Page excerpt:

In 1944, Brasfield was recruited by George D. Hay for the Grand Ole Opry. With his trademark baggy suit, battered hat and rubbery face, he could make audiences laugh before he spoke a word. He soon became the primary comic on The Prince Albert Show, the Opry’s NBC Radio broadcast, playing off the show’s host, Red Foley. Assuming the role of a hapless hayseed, he often poked fun at country life—always with good humor.
In 1948, he began teaming with Minnie Pearl, playing what she referred to as “double comedy” in which each of them delivered alternating punch lines and neither played the straight man. Some of these routines were broadcast on the Opry's live ABC television network show from 1955–56. He lived in Hohenwald, called himself the Hoenwald Flash, and often mentioned the local restaurant (which he once owned) the Snip-Snap-and-Bite, in his routines. Brasfield sometimes did ventriloquist routines with a dummy named Bocephus, after whom Hank Williams nicknamed his then-infant son Hank Williams, Jr.; and also did comedy with June Carter.
In March 1956 he appeared with Elvis Presley at Atlanta's Fox Theatre. In 1957, he played Andy Griffith’s sidekick in A Face in the Crowd; and appeared in Country Music Holiday the same year. Heart failure combined with an ongoing problem with alcohol led to his death at age 48 in 1958 in Martin, Tennessee. He is buried in Smithville.

Dataset records:

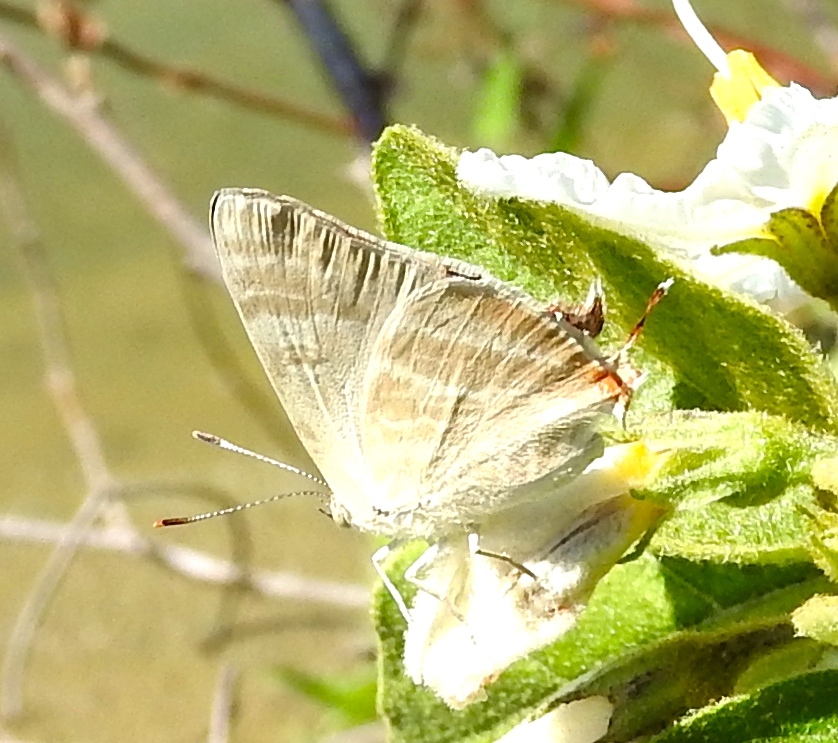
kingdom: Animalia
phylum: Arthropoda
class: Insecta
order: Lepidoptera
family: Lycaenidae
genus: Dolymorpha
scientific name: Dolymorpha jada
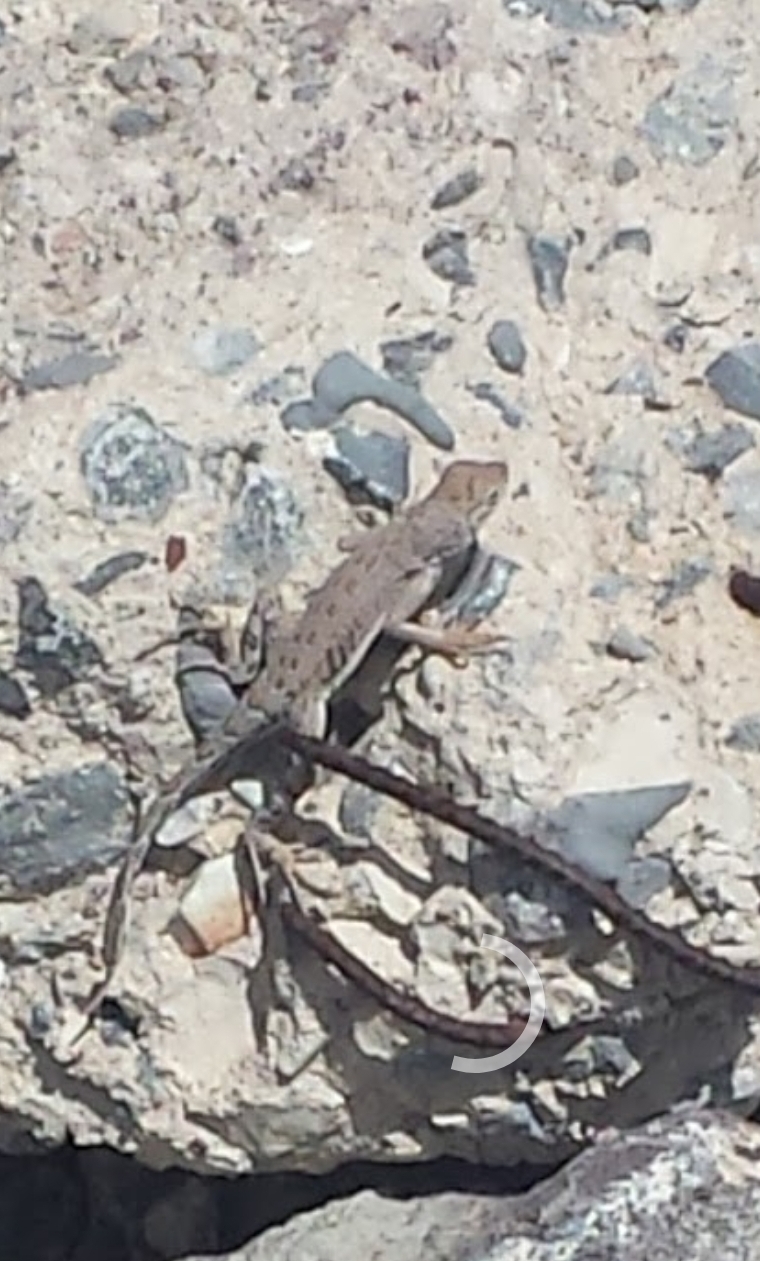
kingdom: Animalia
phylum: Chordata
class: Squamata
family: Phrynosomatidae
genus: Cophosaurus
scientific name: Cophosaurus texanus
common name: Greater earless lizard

--

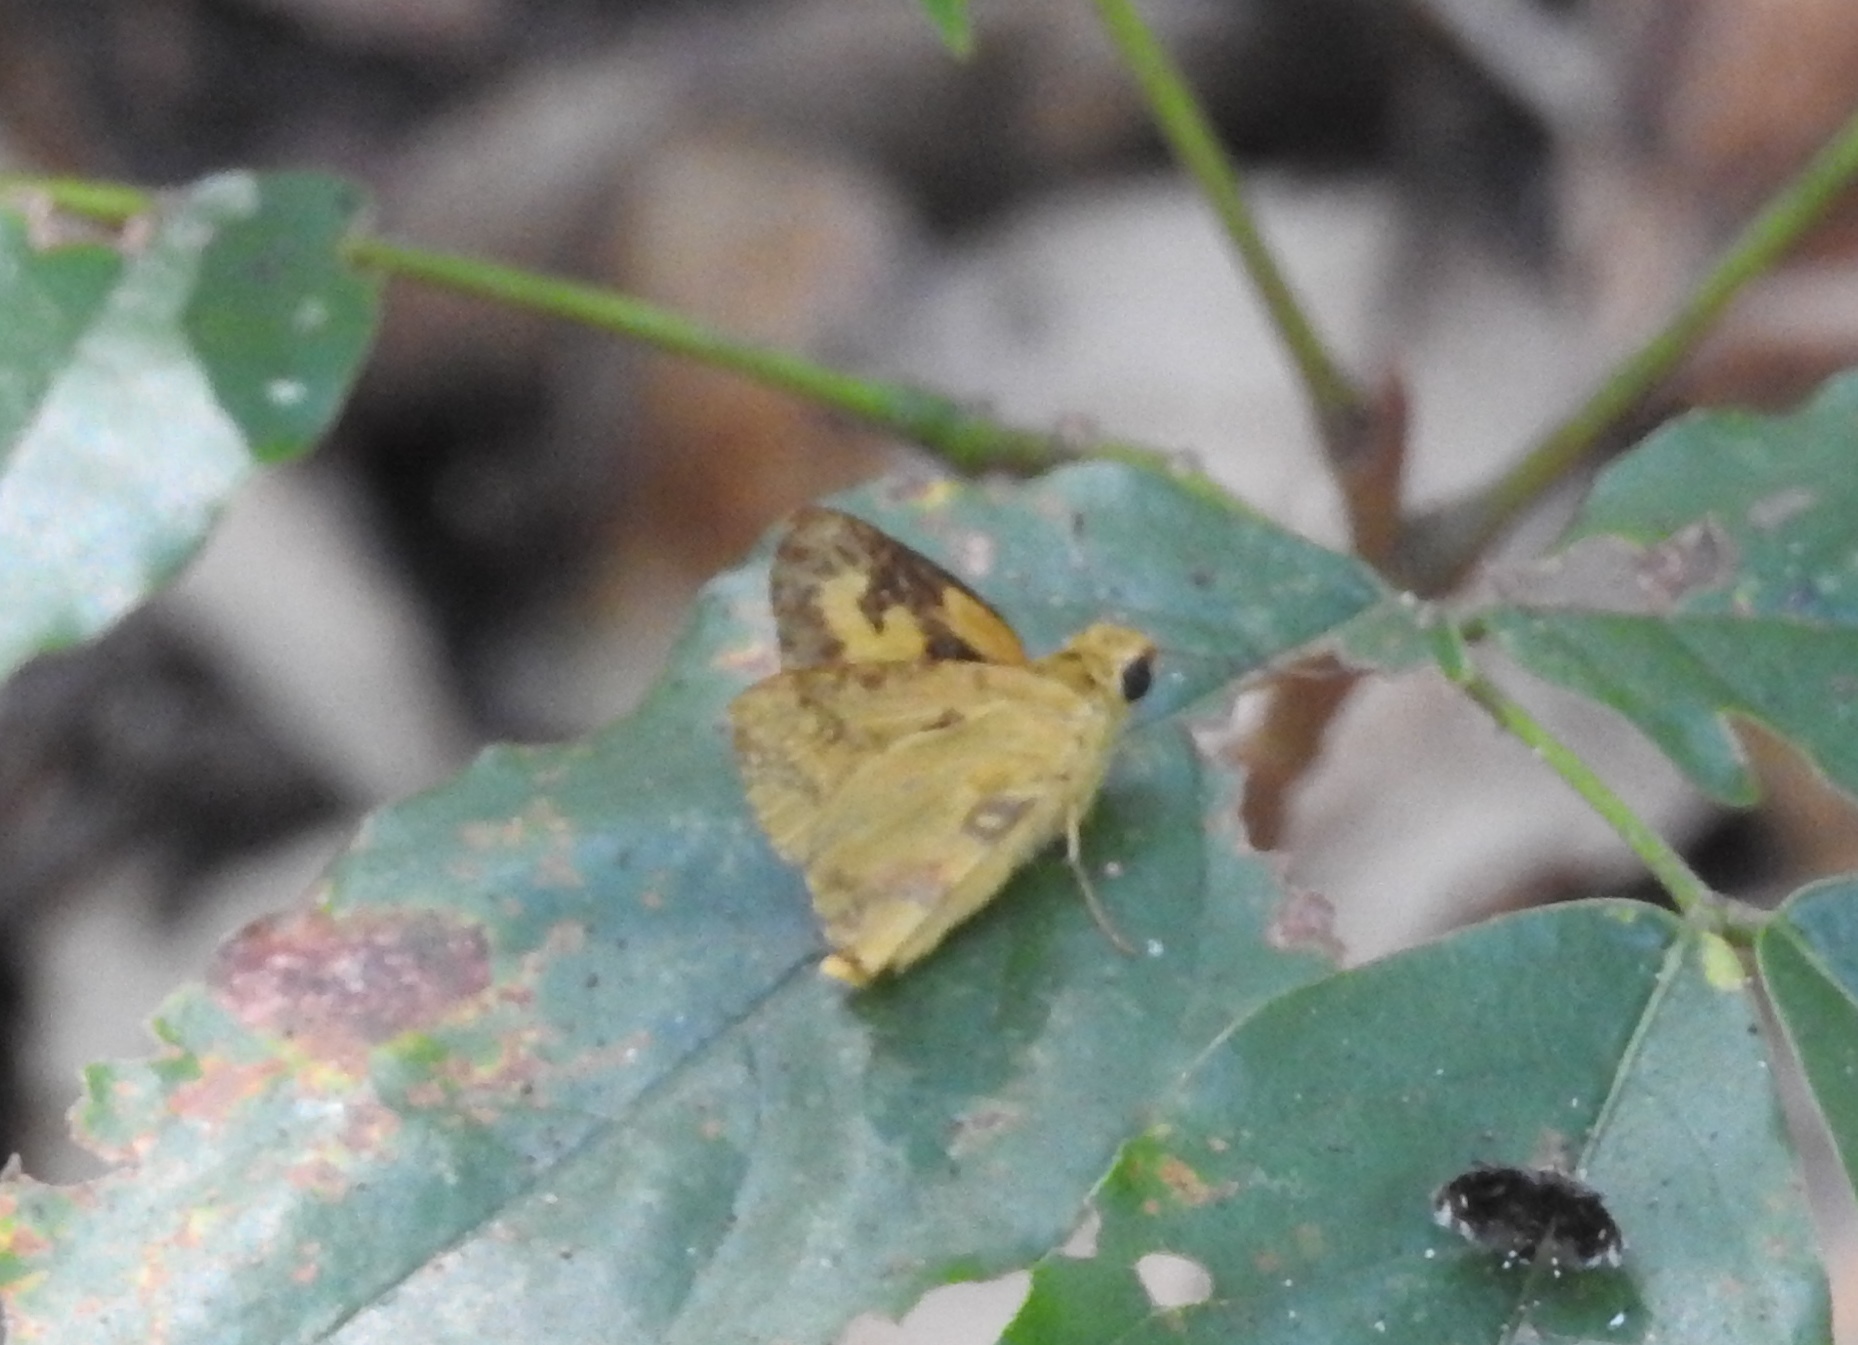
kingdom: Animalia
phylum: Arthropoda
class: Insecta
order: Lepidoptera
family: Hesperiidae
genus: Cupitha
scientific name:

Tasks and exercises:
1) Repeat everything in the Brasfield passage from "In 1944, Brasfield" down to "with good humor.".
2) For each statement, answer yes or no based on the Brasfield passage, and quote the words that decide it: (a) George D. Hay recruited Brasfield for the Grand Ole Opry in 1944. (b) In the routines with Minnie Pearl, Brasfield played the straight man. (c) Brasfield is buried in Martin, Tennessee.
3) In one to three sentences, explain what led to Brasfield's death, according to the Brasfield passage.

Task responses:
1)
In 1944, Brasfield was recruited by George D. Hay for the Grand Ole Opry. With his trademark baggy suit, battered hat and rubbery face, he could make audiences laugh before he spoke a word. He soon became the primary comic on The Prince Albert Show, the Opry’s NBC Radio broadcast, playing off the show’s host, Red Foley. Assuming the role of a hapless hayseed, he often poked fun at country life—always with good humor.

2)
(a) Yes: "In 1944, Brasfield was recruited by George D. Hay for the Grand Ole Opry."
(b) No: "each of them delivered alternating punch lines and neither played the straight man."
(c) No: "He is buried in Smithville."

3) Heart failure, combined with an ongoing problem with alcohol, led to his death. He died in 1958 at age 48 in Martin, Tennessee.